The following foods are easy to digest and can decrease the amount and frequency of diarrhea:

  • Applesauce
  • Peanut butter
  • Bananas
  • Potatoes
  • Boiled white rice
  • Donuts
  • Bread or toast
  • Sugar-free cereals (cheerios, total, corn flakes)
  • Cheese
  • Rice cream
  • Tapioca
  • Wheat cream
  • Weak teas
  • Fiber supplements (fiber wafer is best for bulk stool).
  • Yogurt
  • Marshmallows
  • Pasta


Things You Should Consider Before Colectomy Surgery

  • Two weeks before surgery, you may be asked to stop taking drugs that make it more difficult for your blood to clot. These include acetylsalicylic acid (aspirin), ibuprofen (Advil, Motrin), naproxen (Aleve, Naprosyn), and others.
  • Ask what drugs you should still take the day of surgery.
  • If you smoke, try to quit. Ask your provider for help.
  • Always let your provider know about any cold, flu, fever, herpes outbreak, or other illness you may have before surgery.
  • The days before the colectomy, the doctor will recommend that the patient stop taking certain medications. You also need to fast before surgery and drink a solution, such as a laxative, to clean the intestines. In some cases, your surgeon may prescribe antibiotics to avoid getting an infection.

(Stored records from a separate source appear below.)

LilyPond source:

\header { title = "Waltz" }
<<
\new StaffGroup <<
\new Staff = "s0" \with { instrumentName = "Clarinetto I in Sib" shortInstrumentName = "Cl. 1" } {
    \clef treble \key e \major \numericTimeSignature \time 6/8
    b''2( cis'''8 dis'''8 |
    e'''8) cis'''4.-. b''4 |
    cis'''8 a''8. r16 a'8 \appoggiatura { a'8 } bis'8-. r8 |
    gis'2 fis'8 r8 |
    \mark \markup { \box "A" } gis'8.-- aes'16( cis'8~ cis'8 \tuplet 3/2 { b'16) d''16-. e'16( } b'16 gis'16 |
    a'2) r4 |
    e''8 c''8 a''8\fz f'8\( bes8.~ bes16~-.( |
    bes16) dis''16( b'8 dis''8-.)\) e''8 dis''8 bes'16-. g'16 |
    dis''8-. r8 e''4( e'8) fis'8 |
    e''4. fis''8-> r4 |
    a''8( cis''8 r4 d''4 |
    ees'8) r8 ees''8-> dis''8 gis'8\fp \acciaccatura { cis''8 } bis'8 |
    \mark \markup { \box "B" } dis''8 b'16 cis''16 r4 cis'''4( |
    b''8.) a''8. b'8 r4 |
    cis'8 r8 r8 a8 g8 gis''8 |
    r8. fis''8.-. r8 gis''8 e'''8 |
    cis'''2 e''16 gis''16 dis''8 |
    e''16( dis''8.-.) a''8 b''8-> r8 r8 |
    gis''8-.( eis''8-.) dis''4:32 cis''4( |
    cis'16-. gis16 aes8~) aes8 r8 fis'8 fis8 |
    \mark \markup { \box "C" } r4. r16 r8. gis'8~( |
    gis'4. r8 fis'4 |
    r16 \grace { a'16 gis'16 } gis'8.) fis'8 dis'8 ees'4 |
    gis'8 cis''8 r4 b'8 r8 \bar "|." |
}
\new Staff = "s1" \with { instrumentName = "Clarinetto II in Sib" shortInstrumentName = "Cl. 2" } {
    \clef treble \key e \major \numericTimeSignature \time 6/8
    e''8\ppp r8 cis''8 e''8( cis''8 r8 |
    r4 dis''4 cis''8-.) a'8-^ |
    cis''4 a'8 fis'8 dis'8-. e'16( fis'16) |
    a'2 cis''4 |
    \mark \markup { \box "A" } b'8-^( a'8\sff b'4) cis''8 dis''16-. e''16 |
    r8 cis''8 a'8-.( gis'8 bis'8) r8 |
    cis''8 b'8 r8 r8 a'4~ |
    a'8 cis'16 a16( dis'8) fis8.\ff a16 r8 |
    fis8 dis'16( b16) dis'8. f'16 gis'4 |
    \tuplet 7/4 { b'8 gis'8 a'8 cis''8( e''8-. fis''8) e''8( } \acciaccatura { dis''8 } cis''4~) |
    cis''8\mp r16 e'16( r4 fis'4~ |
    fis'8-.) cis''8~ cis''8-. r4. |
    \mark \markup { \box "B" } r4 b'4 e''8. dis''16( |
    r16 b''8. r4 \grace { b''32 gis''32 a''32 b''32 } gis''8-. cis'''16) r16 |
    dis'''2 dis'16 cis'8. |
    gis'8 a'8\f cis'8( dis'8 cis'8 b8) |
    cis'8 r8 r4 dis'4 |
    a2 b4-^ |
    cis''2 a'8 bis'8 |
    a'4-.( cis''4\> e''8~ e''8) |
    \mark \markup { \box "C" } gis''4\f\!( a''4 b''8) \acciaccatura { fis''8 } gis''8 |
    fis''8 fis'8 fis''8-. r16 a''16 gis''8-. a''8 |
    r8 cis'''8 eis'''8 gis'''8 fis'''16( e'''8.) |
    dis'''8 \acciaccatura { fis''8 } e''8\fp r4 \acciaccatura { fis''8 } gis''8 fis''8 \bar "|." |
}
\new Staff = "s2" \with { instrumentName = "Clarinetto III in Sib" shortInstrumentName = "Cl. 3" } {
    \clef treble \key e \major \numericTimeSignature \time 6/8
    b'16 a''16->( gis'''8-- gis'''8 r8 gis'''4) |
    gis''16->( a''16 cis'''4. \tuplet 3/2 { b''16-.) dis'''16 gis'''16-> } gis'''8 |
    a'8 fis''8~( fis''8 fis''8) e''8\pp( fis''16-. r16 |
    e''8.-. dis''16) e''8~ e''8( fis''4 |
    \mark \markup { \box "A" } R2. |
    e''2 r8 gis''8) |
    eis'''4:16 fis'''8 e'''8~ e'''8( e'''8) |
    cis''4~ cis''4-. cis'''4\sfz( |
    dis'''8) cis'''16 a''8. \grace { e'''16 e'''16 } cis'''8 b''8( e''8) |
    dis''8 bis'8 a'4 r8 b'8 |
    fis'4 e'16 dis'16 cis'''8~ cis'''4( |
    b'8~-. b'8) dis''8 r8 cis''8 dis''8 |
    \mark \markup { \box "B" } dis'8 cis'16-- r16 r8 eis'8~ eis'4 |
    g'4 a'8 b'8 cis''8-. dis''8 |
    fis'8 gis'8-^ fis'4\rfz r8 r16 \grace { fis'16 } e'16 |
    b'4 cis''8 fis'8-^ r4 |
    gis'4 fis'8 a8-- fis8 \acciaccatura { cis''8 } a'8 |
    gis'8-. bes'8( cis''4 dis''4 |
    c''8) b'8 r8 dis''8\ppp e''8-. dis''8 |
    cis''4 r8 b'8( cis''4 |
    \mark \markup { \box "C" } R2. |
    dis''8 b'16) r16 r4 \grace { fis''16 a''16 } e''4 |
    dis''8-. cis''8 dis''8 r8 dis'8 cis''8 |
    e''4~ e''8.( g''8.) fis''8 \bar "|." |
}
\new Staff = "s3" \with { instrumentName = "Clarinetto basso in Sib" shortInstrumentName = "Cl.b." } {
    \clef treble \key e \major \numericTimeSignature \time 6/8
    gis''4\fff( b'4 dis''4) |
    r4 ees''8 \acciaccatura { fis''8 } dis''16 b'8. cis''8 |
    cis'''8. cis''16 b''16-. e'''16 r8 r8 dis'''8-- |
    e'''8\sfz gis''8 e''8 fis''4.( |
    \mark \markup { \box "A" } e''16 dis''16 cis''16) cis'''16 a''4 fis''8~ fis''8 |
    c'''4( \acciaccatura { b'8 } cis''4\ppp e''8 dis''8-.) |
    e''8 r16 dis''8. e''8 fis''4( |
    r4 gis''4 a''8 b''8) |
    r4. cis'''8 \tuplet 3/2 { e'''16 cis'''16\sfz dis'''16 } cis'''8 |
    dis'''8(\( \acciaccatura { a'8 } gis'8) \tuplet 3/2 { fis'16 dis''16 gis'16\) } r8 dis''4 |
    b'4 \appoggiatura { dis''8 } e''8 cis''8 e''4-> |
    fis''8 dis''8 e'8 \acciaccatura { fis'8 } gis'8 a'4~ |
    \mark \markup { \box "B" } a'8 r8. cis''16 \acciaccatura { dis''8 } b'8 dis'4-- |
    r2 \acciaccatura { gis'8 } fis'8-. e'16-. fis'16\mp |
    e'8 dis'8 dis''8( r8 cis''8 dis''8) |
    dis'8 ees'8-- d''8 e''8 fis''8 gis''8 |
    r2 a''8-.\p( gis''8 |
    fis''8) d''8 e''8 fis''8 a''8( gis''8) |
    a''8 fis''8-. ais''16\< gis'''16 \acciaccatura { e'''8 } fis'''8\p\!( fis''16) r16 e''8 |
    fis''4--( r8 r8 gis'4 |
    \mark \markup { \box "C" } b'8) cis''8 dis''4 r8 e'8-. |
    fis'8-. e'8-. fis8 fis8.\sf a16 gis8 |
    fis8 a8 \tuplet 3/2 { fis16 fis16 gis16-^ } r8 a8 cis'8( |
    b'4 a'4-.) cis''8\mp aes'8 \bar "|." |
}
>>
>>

Is Colectomy Procedure Painful?

You do not feel any pain or discomfort during the procedure due to the general anesthesia. However, postoperative pain can be experienced and to relieve this pain your surgeon will prescribe you proper pain medication.

What Are the Diseases and Conditions Treated with A Total or Partial Colectomy?

  • Bowel obstruction — It happens when the colon is blocked.
  • Intestinal perforation — The colon is torn or bleeding cannot be controlled.
  • Crohn's disease— Removal of the affected part of the colon.
  • Colon Cancer— This type of early-stage cancer may require a small section of the colon to be removed, while advanced-stage cancers may require a larger removal.
  • Lynch syndrome
  •  Precancerous polyps of the colon— They are at high risk of developing cancer.
  • Ulcerative colitis— A colectomy is required if the medications do not work.

Where Is the Colon Located?

The colon, also called the large intestine, is the portion of the digestive tract that follows the small intestine. We can distinguish three parts: The first portion of the colon rises to the right side of the abdomen (right colon). the abdomen from right to left (transverse colon). The colon finally descends to the left part of the abdomen (left colon). The very last portion of the left colon is called the sigmoid colon (or pelvic colon). The intestine continues after the sigmoid colon through the rectum.